Fretting, Corrosion and Connection Strength of Sleeved Ceramic Modular Heads Tested Under in-Vivo Like Conditions

INTRODUCTION

Modular metal-on-metal hip implants show increased revision rates due to fretting and corrosion at the interface. High frictional torque potentially causes such effects at the head-taper interface, especially for large hip bearings. The aim of this study was to investigate fretting and corrosion of sleeved ceramic heads for large ceramic-on-ceramic (CoC) bearings.

METHODS

The investigated system consists of a ceramic head (ISO 6474-2; BIOLOX® Option), a metal sleeve (Ti-6Al-4V, ISO 5832-3) and different metal stem tapers (Ti-6Al-4V, ISO 5832-3; stainless steel, ISO 5832-1; CoCrMo, ISO 5832-12). Three different test methods were used to assess corrosion behaviour and connection strength of head-sleeve-taper interfaces:

1. –

   Fretting corrosion acc. to ASTM F1- Corrosion under in-vivo relevant loads

2. –

   Frictional torque under severe i like conditions

Standardized fretting corrosion tests were carried out. Additionally, a long term test (0.5 mio. cycles) under same conditions was performed.

Corrosion effects under 4.5 kN (stair climbing) and 10 kN (stumbling) were determined for three groups. One group was fatigue tested applying 4.5 mio. cycles at 4.5 kN and 0.5 mio. cycles at 10 kN in a corrosive fluid. In parallel two control groups (heads only assembled at same load levels) were stored in the same fluid for same time period. Pull-off tests were performed to detect the effect of corrosion on the interface strength.

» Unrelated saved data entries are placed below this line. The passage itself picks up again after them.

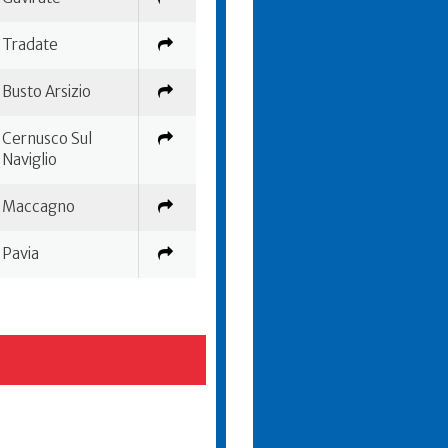
Tradate
Busto Arsizio
Cernusco Sul
Naviglio
Maccagno
Pavia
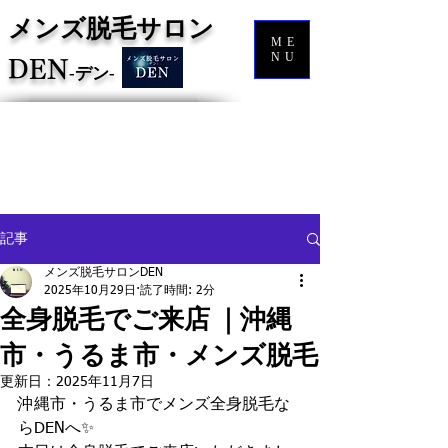
メンズ脱毛サロン
ME
NU
DEN
‐
デン‐
記事
メンズ脱毛サロンDEN
2025年10月29日
読了時間: 2分
全身脱毛でご来店 ｜沖縄
市・うるま市・メンズ脱毛
更新日：
2025年11月7日
沖縄市・うるま市でメンズ全身脱毛な
らDENへ✨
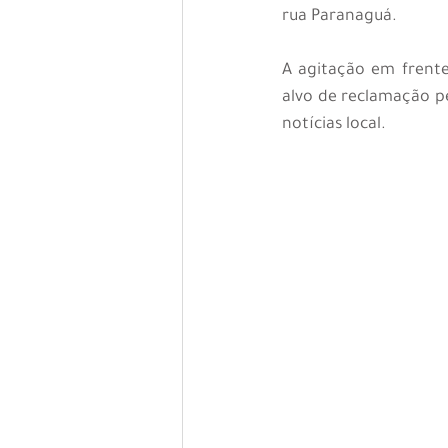
rua Paranaguá.
A agitação em frent
alvo de reclamação p
notícias local.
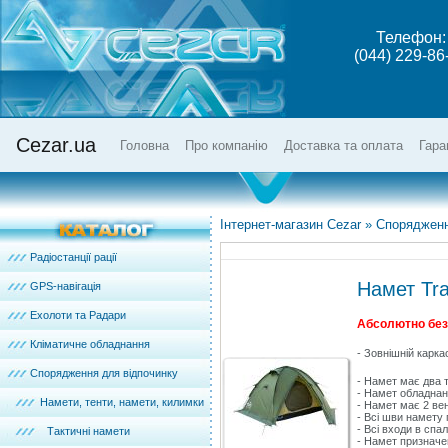
Телефон:
(044) 229-86
Cezar.ua
Головна
Про компанію
Доставка та оплата
Гара
Інтернет-магазин Cezar
»
Спорядженн
Радіостанції рації
Намет Tr
GPS-навігація
Ехолоти та Радари
Абсолютно безк
Кліматичне обладнання
- Зовнішній каркас
Спорядження для відпочинку
- Намет має два
- Намет обладнан
Намети, тенти, намети, килимки
- Намет має 2 ве
- Всі шви намету 
- Всі входи в спа
Тактичні намети
- Намет призначе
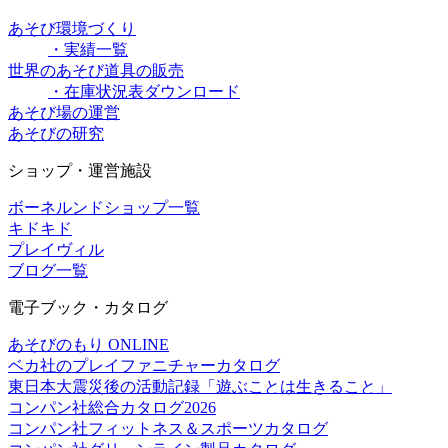
あそび環境づくり
・実績一覧
世界のあそび道具の販売
・在庫状況表ダウンロード
あそび場の運営
あそびの研究
ショップ・運営施設
ボーネルンドショップ一覧
キドキド
プレイヴィル
ブログ一覧
電子ブック・カタログ
あそびのもり ONLINE
ベカ社のプレイファニチャーカタログ
東日本大震災後の活動記録「遊ぶことは生きること」
コンパン社総合カタログ2026
コンパン社フィットネス＆スポーツカタログ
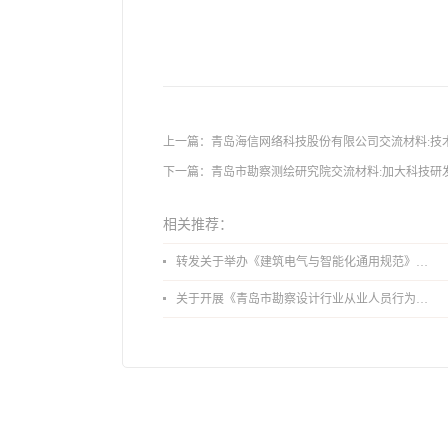
上一篇：
青岛海信网络科技股份有限公司交流材料:技术
下一篇：
青岛市勘察测绘研究院交流材料:加大科技研
相关推荐：
转发关于举办《建筑电气与智能化通用规范》 GB55024-2022公益宣贯的通知
关于开展《青岛市勘察设计行业从业人员行为导则》、《青岛市住宅工程设计审查品质提升指引（2026版）》宣贯活动的通知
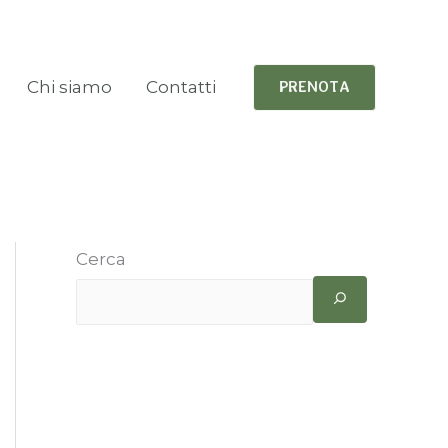
Chi siamo
Contatti
PRENOTA
Cerca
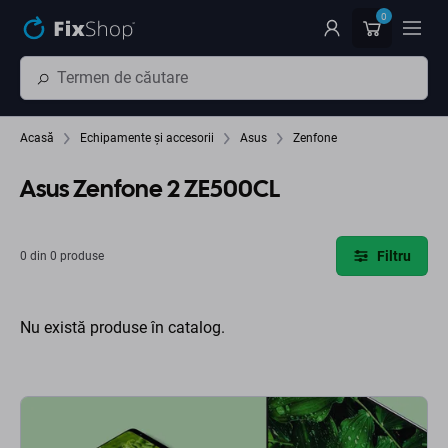
Preskočiť na hlavný obsah
0
Acasă
Echipamente și accesorii
Asus
Zenfone
Asus Zenfone 2 ZE500CL
Filtru
0 din 0 produse
Nu există produse în catalog.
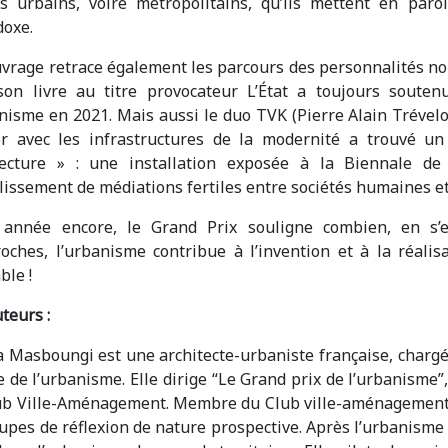
ts urbains, voire métropolitains, qu’ils mettent en par
doxe.
uvrage retrace également les parcours des personnalités no
son livre au titre provocateur L’État a toujours souten
nisme en 2021. Mais aussi le duo TVK (Pierre Alain Trévelo 
er avec les infrastructures de la modernité a trouvé u
tecture » : une installation exposée à la Biennale de
blissement de médiations fertiles entre sociétés humaines e
 année encore, le Grand Prix souligne combien, en s’e
roches, l’urbanisme contribue à l’invention et à la réalis
ble !
teurs :
a Masboungi est une architecte-urbaniste française, chargé
 de l’urbanisme. Elle dirige “Le Grand prix de l’urbanisme”, 
ub Ville-Aménagement. Membre du Club ville-aménagement, 
upes de réflexion de nature prospective. Après l’urbanisme 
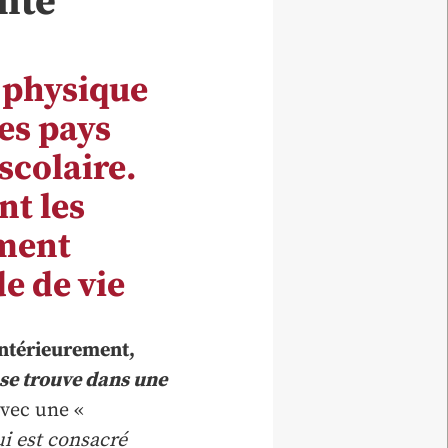
ante
é physique
es pays
scolaire.
nt les
ement
e de vie
antérieurement,
 se trouve dans une
avec une «
ui est consacré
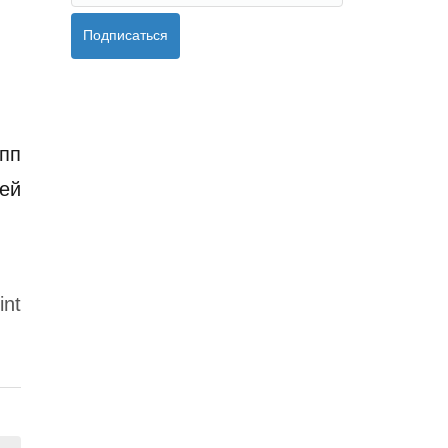
Подписаться
пп
ней
int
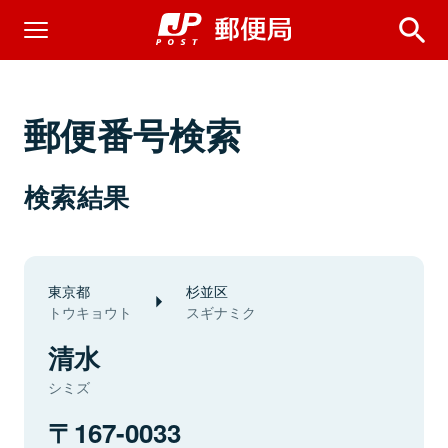
郵便番号検索
検索結果
東京都
杉並区
トウキョウト
スギナミク
清水
シミズ
167-0033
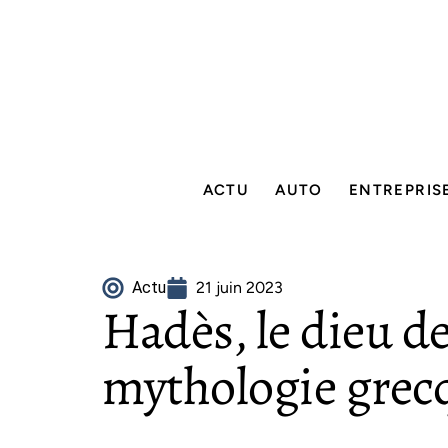
ACTU
AUTO
ENTREPRIS
Actu
21 juin 2023
Hadès, le dieu de
mythologie grec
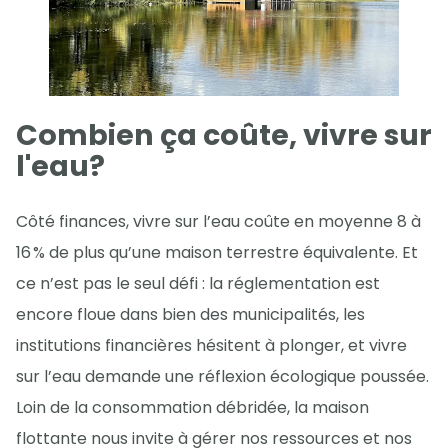
Combien ça coûte, vivre sur
l'eau?
Côté finances, vivre sur l’eau coûte en moyenne 8 à
16 % de plus qu’une maison terrestre équivalente. Et
ce n’est pas le seul défi : la réglementation est
encore floue dans bien des municipalités, les
institutions financières hésitent à plonger, et vivre
sur l’eau demande une réflexion écologique poussée.
Loin de la consommation débridée, la maison
flottante nous invite à gérer nos ressources et nos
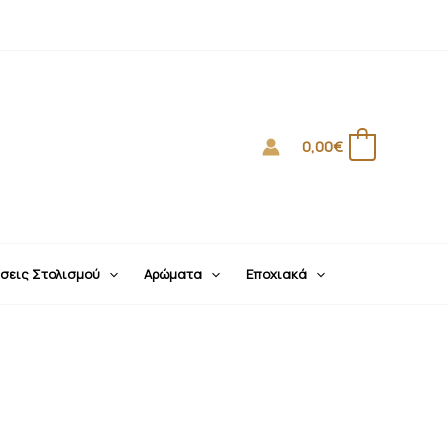
0,00
€
0
σεις Στολισμού
Αρώματα
Εποχιακά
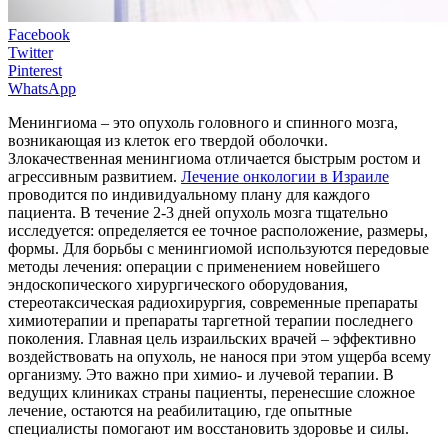
Facebook
Twitter
Pinterest
WhatsApp
Менингиома – это опухоль головного и спинного мозга,
возникающая из клеток его твердой оболочки.
Злокачественная менингиома отличается быстрым ростом и
агрессивным развитием.
Лечение онкологии в Израиле
проводится по индивидуальному плану для каждого
пациента. В течение 2-3 дней опухоль мозга тщательно
исследуется: определяется ее точное расположение, размеры,
формы. Для борьбы с менингиомой используются передовые
методы лечения: операции с применением новейшего
эндоскопического хирургического оборудования,
стереотаксическая радиохирургия, современные препараты
химиотерапии и препараты таргетной терапии последнего
поколения. Главная цель израильских врачей – эффективно
воздействовать на опухоль, не нанося при этом ущерба всему
организму. Это важно при химио- и лучевой терапии. В
ведущих клиниках страны пациенты, перенесшие сложное
лечение, остаются на реабилитацию, где опытные
специалисты помогают им восстановить здоровье и силы.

A new designed test was performed to analyse the connection strength and fretting-corrosion effects on the head-sleeve taper interfaces caused by frictional torque of large CoC bearings (48 mm). Two separate loading conditions were investigated in a hip joint simulator. One created bending torque (pure abduction/adduction), the other set-up applied rotational torque (pure flexion). A static axial force of 3 kN and movements with a frequency of 1 Hz up to 5 mio. cycles in the same corrosive fluid as in the second set of tests were applied for both tests. Surface analysis of the taper and sleeve surfaces was peformed. In order to detect loosening caused by frictional torque, torque-out tests were conducted after simulator testing.

RESULTS

The measured currents (static and dynamic) from standard ASTM testing showed low values for all investigated taper materials even for long term testing (0.5 mio. cycles).

The strength of the head-sleeve-taper connection was not affected by storing and fatigue testing in corrosive fluid at 4.5 kN and 10 kN. No critical increase or decrease of pull-off force could be observed.

No loosening of the head-taper-sleeve connection was detected after hip simulator testing applying high frictional torque. For large CoC bearings (48 mm) with titanium alloy sleeves on appropriate stem tapers no critical corrosion effects could be found. Even testing low corrosion resistant stainless steel tapers as a worst case material showed only tribo-chemical layers and plastic deformation of the taper surfaces.

CONCLUSION

All different tests of large ceramic modular heads (48 mm) with titanium adapters on various taper materials exhibited only minor effects on the surfaces of the modular connections. Even worst case material combinations, high loads, corrosive fluid and high frictional torque did not show any critical results using such aggressive test methods.